The Breakthrough Institute

On the intoxication of recovery

Many factors have converged to put me in a good mood. Today is the second day of the first annual Breakthrough Summer Fellows program, and in the two large rooms next door to me are 14 of the country's best and brightest undergraduates and recent grads. Expect great things from them this summer, on this blog and in the world.

The other factor is my recovery from a bad cold last week. I am now fully recovered. This morning I swam laps, and all of the various things annoying me (read: Lieberman-Warner) rolled off me with the water.

This got me reaching for Nietzsche, which will surprise anyone who thinks of him as a grumpy philosopher. In his most upbeat work, appropriately titled The Gay Science, sometimes translated as the Joyous Philosophy (the word for science in German is broader than our word, and connotes wisdom and even philosophy), he reflects on what a good mood recovery puts us into. He uses this to offer his characteristic observation that we and the world are in a constant state of change and becoming. As much as it confuses and troubles us, health flows from sickness, power from powerlessness, justice from injustice, and good from bad. A reason, perhaps, for us to be optimistic about the post-Bush era? Or a warning?
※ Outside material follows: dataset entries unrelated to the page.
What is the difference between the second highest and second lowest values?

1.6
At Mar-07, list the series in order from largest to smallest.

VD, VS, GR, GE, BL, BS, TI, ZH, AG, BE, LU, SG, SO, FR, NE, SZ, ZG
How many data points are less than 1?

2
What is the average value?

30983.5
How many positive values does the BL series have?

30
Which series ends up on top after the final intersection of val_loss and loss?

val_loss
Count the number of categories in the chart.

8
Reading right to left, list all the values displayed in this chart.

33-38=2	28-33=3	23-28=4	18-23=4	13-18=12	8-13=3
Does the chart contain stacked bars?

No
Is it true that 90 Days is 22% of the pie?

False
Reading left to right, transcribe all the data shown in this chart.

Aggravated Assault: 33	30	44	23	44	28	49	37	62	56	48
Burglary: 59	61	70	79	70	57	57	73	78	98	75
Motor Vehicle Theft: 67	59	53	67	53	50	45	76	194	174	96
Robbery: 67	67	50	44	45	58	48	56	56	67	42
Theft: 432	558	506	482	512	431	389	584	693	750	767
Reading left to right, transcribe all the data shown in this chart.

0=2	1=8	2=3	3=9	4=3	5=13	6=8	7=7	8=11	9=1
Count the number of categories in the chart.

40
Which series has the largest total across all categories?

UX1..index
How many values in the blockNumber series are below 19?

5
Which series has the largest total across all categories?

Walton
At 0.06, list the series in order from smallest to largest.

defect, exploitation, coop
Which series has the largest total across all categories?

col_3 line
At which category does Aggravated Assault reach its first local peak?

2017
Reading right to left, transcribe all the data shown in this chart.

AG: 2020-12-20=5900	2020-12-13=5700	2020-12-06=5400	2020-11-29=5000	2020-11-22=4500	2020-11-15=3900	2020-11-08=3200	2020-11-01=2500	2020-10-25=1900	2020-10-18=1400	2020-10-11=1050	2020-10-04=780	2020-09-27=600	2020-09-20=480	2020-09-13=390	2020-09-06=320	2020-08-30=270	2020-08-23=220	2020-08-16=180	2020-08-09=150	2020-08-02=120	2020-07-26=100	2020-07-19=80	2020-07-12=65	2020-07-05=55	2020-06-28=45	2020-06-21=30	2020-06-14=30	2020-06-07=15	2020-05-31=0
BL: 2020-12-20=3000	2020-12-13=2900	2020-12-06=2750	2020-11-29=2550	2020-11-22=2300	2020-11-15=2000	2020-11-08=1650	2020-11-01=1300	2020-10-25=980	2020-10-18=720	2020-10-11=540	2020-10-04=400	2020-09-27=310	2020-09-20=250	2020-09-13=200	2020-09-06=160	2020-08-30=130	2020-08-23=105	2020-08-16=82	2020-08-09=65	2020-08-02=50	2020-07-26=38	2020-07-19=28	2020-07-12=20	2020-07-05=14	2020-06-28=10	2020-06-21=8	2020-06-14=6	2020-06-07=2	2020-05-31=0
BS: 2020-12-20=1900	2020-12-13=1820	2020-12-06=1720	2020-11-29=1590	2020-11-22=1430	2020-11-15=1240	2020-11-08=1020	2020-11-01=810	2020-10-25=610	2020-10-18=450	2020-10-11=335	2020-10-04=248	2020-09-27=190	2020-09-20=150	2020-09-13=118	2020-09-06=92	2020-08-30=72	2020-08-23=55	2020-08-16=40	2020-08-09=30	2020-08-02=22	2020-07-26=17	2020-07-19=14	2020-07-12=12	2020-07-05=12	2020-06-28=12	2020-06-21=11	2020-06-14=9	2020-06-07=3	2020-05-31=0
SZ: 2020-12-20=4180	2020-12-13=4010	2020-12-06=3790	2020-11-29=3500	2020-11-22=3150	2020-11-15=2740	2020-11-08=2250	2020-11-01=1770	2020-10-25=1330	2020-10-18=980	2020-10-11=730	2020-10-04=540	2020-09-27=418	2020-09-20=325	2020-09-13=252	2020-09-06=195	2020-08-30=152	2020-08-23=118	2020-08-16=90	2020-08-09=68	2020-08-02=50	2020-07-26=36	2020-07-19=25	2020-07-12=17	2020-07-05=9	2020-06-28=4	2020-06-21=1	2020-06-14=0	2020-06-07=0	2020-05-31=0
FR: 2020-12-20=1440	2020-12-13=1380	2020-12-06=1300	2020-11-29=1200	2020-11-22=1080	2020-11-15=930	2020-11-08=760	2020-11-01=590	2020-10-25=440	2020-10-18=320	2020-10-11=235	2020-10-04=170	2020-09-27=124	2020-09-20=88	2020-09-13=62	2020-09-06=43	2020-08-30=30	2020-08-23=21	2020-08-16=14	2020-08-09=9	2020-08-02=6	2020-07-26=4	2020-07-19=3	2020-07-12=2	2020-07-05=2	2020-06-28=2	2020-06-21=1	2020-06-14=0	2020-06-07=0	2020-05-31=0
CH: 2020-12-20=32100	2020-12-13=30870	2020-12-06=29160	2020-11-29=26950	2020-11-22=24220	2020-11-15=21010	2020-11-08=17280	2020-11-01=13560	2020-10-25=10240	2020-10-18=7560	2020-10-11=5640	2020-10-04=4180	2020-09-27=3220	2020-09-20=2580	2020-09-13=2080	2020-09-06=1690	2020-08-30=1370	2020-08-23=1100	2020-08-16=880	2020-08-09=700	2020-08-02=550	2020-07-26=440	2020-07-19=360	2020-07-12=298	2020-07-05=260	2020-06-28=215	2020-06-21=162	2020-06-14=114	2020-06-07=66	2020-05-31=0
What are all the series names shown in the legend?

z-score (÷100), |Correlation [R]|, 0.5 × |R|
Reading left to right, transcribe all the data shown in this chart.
'Gay Science': this signifies the saturnalia of a mind that has patiently resisted a terrible, long pressure -- patiently, severely, coldly, without yielding, but also without hope -- and is now all of a sudden attacked by hope, by hope for health, by the intoxication of recovery. Is it any wonder that in the process much that is unreasonable and foolish comes to light, much wanton tenderness, lavished even on problems that have a prickly hide, not made to be fondled and lured? This entire book is really nothing but an amusement after long privation and powerlessness, the jubilation of returning strength, of a reawakened faith in a tomorrow and a day after tomorrow, of a sudden sense and anticipation of a future, of impending adventures, of reopened seas, of goals that are permitted and believed in again.